+++ Data to process

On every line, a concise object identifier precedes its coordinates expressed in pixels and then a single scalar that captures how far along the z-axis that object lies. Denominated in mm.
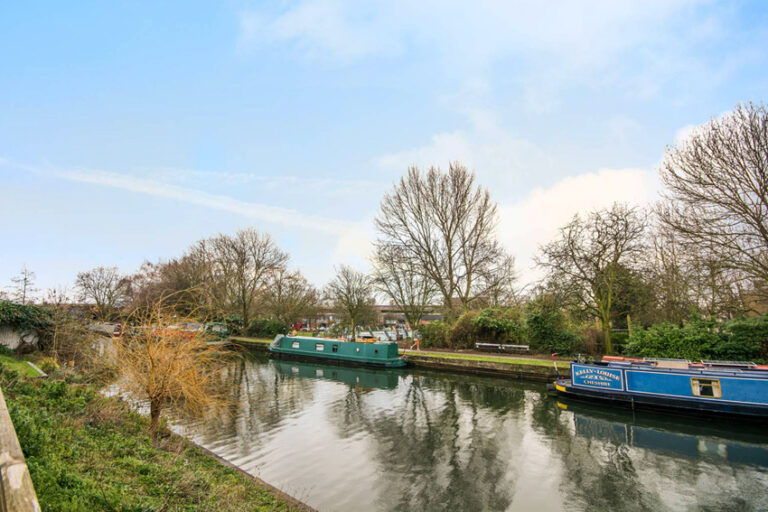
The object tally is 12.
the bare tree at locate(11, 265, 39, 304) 18000
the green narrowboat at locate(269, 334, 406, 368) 23703
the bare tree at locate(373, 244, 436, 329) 31328
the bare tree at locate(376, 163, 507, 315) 29484
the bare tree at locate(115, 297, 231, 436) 7457
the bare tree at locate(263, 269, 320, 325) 41094
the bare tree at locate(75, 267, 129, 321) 38844
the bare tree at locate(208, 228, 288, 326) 41188
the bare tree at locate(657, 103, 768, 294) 14984
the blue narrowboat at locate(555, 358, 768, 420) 11641
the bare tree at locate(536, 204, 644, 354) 20328
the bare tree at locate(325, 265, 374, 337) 34969
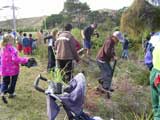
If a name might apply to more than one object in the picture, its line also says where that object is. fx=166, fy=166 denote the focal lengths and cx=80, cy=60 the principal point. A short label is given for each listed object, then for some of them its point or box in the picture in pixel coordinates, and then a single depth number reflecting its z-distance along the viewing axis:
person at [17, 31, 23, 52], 8.25
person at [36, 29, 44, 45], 8.53
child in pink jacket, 3.28
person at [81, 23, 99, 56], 6.83
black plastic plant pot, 2.40
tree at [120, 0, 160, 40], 12.57
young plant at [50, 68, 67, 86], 2.78
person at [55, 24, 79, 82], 3.72
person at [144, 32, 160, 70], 2.74
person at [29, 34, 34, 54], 7.79
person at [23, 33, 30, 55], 7.76
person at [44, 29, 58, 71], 4.89
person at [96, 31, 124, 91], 3.67
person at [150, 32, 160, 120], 1.99
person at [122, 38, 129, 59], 7.89
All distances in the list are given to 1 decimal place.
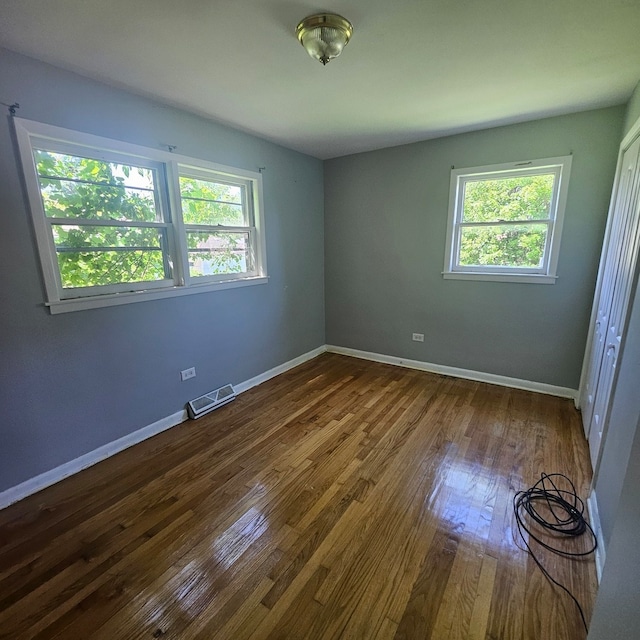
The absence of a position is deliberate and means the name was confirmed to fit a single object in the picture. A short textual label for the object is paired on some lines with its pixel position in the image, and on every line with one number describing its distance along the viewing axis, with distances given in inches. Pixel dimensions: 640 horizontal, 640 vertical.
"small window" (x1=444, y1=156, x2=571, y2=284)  115.4
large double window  77.6
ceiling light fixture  58.4
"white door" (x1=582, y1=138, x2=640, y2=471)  72.2
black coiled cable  63.2
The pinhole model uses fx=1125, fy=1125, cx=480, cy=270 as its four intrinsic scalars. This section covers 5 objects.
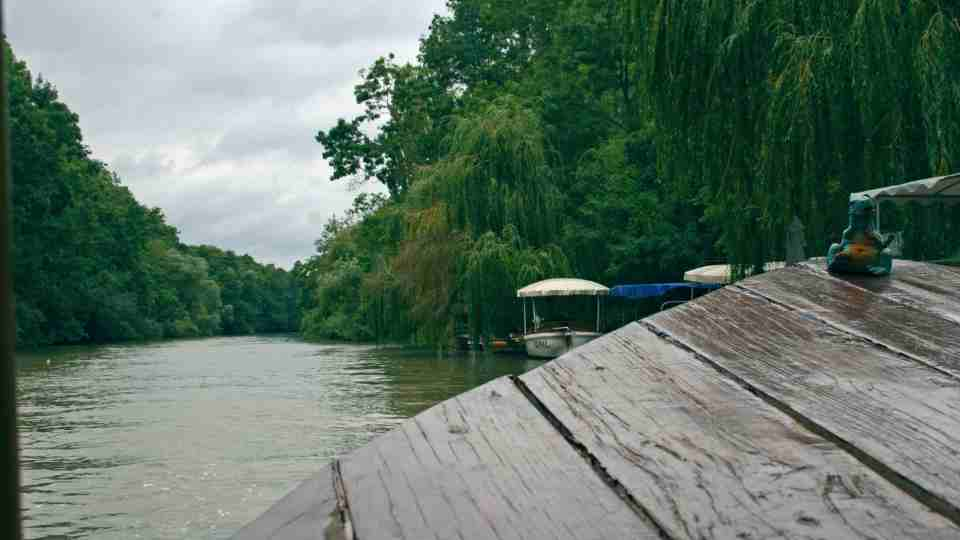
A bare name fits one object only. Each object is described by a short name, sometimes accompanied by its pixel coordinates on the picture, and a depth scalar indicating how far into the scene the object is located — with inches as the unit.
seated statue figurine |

++++++

Directions for this task
Report the number of lines in the listing that contain the word "inches". No other words are permitted.

Solution to the exercise
2